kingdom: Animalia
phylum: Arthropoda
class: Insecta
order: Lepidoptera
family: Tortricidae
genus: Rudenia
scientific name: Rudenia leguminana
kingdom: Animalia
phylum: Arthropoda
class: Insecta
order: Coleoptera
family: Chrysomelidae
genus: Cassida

--------------------------------

**TASK STATEMENT**
Reproduce every line of the records above verbatim, keeping the original order.

**OUTPUT**
kingdom: Animalia
phylum: Arthropoda
class: Insecta
order: Lepidoptera
family: Tortricidae
genus: Rudenia
scientific name: Rudenia leguminana
kingdom: Animalia
phylum: Arthropoda
class: Insecta
order: Coleoptera
family: Chrysomelidae
genus: Cassida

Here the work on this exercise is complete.